=== Records for the exercise ===
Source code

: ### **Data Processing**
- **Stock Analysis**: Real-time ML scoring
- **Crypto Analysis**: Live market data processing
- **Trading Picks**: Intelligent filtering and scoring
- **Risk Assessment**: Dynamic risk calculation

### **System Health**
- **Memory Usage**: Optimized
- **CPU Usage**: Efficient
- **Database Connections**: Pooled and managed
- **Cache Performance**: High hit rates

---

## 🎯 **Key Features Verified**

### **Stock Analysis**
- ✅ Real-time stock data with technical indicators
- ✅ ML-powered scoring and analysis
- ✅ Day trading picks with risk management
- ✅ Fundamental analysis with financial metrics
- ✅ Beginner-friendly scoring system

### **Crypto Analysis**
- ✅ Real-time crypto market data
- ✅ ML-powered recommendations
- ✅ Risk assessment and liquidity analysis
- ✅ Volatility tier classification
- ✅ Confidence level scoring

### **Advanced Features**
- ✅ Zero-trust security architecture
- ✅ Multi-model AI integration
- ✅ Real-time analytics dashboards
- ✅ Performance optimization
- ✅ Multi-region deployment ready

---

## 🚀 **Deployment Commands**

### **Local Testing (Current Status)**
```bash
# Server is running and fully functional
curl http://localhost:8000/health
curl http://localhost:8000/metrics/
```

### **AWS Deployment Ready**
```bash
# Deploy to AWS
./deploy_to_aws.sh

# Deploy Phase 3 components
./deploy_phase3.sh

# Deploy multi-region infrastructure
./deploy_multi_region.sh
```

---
---
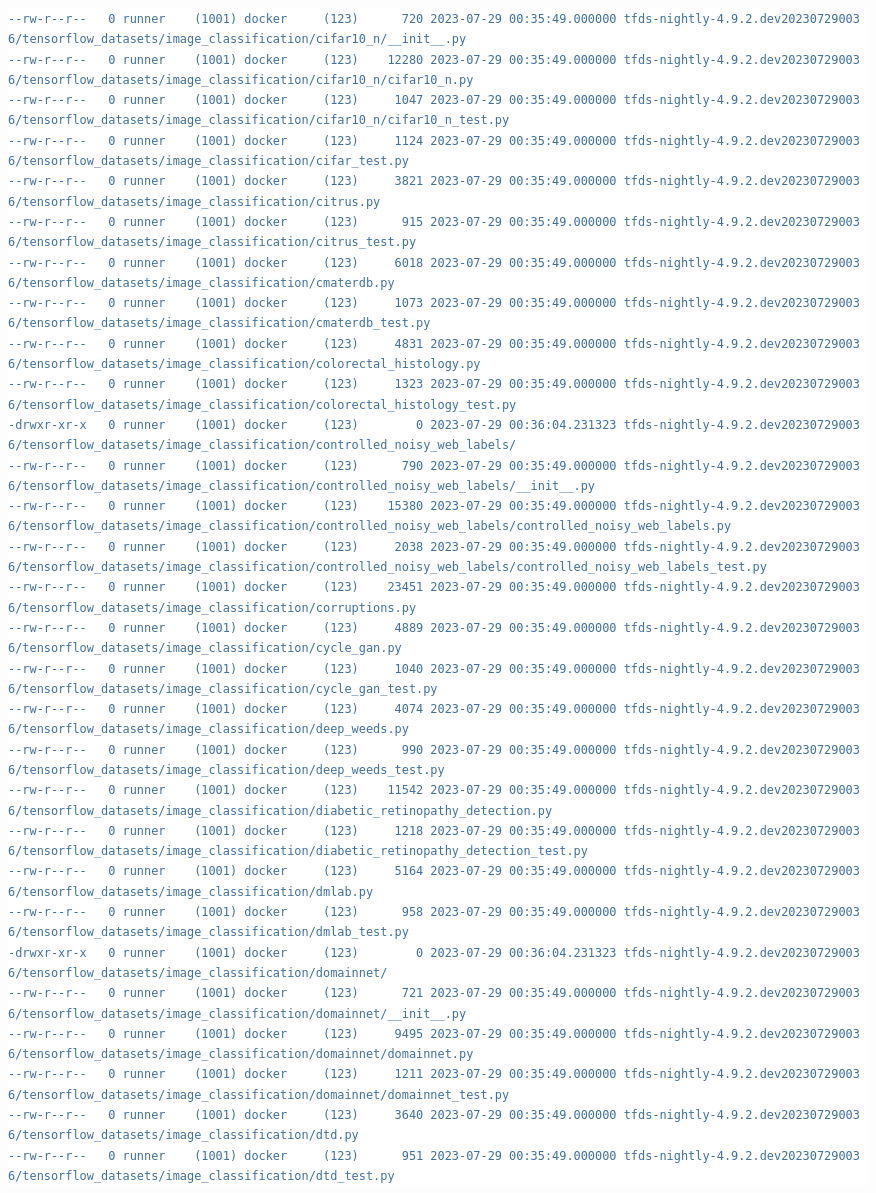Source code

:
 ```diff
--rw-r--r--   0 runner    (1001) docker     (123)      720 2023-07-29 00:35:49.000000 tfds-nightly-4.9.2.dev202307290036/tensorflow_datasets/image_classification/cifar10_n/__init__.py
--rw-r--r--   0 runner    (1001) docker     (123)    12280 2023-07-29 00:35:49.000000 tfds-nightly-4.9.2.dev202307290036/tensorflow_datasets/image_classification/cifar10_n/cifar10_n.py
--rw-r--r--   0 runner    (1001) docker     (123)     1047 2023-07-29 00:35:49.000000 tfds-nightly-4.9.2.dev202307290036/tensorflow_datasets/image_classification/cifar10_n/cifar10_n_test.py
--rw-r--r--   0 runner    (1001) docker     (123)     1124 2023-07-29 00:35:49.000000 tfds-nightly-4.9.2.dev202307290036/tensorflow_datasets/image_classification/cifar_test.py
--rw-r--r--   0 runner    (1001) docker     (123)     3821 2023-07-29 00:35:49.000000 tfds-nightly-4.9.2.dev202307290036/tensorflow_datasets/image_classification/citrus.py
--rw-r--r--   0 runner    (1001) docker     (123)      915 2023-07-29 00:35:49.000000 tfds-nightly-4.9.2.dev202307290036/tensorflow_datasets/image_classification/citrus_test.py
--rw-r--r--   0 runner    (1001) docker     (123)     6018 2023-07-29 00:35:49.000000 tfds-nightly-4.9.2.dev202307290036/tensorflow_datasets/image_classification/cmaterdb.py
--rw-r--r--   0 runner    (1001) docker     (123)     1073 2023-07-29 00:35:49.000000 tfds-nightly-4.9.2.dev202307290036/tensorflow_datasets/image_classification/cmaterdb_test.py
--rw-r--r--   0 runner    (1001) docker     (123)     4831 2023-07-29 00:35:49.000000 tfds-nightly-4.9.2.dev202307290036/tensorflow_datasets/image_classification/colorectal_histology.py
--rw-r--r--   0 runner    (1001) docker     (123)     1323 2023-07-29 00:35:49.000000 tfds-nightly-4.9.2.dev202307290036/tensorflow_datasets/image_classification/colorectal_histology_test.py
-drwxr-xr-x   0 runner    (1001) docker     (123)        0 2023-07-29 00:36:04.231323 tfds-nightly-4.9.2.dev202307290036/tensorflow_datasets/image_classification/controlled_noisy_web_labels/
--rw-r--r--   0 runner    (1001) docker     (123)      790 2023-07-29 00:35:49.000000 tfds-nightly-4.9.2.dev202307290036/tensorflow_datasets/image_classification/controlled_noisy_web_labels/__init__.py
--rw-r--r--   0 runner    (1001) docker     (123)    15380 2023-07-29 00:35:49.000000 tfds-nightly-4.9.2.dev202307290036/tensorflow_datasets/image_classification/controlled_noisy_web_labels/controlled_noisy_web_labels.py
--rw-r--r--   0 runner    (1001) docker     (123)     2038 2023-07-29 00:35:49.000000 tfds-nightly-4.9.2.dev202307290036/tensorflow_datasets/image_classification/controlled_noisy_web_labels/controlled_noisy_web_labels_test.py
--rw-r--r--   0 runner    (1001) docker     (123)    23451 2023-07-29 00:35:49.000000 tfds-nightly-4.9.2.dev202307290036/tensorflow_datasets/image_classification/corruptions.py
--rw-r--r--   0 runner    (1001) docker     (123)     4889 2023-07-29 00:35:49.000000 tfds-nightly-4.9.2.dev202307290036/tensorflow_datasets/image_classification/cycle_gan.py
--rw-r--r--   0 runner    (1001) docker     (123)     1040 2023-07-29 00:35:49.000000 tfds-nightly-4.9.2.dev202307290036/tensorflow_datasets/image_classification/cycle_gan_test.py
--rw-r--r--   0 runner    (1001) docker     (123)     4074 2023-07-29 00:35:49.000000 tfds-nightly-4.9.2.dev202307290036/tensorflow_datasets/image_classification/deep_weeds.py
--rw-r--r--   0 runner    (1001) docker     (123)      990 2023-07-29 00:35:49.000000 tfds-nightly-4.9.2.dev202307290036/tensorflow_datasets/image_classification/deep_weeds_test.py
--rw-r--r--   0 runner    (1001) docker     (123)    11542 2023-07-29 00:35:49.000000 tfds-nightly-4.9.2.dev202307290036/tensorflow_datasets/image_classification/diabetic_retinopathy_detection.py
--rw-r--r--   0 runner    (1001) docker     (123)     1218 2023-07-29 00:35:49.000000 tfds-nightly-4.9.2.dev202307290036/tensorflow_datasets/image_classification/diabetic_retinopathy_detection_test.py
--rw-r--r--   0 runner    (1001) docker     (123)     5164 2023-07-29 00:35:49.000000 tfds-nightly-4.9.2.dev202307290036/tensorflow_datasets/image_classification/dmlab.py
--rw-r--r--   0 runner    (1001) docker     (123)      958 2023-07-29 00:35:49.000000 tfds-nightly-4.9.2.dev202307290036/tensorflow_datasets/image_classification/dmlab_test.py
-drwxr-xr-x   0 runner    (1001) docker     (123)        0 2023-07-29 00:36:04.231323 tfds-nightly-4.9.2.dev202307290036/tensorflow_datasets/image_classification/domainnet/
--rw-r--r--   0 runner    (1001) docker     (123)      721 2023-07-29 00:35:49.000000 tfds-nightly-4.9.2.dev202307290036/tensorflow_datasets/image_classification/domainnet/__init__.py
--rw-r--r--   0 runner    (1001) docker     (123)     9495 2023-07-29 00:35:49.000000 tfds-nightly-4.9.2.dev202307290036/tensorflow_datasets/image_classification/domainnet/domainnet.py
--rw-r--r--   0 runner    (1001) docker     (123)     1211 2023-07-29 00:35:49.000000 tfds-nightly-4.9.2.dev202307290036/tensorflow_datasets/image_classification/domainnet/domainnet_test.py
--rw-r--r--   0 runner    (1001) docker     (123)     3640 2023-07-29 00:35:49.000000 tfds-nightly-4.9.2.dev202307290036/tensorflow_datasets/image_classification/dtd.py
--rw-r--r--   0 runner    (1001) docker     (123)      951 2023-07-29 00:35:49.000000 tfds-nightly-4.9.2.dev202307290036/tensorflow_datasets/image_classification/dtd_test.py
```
==
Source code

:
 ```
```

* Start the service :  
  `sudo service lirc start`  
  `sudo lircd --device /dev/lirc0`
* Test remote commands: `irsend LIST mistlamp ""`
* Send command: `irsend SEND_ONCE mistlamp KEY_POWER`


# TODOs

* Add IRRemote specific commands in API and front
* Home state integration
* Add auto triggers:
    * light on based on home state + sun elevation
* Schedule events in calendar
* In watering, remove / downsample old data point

=== Task to carry out ===
Show each line of the data that contains the string "Usage".

=== Solution to the exercise ===
- **Memory Usage**: Optimized
- **CPU Usage**: Efficient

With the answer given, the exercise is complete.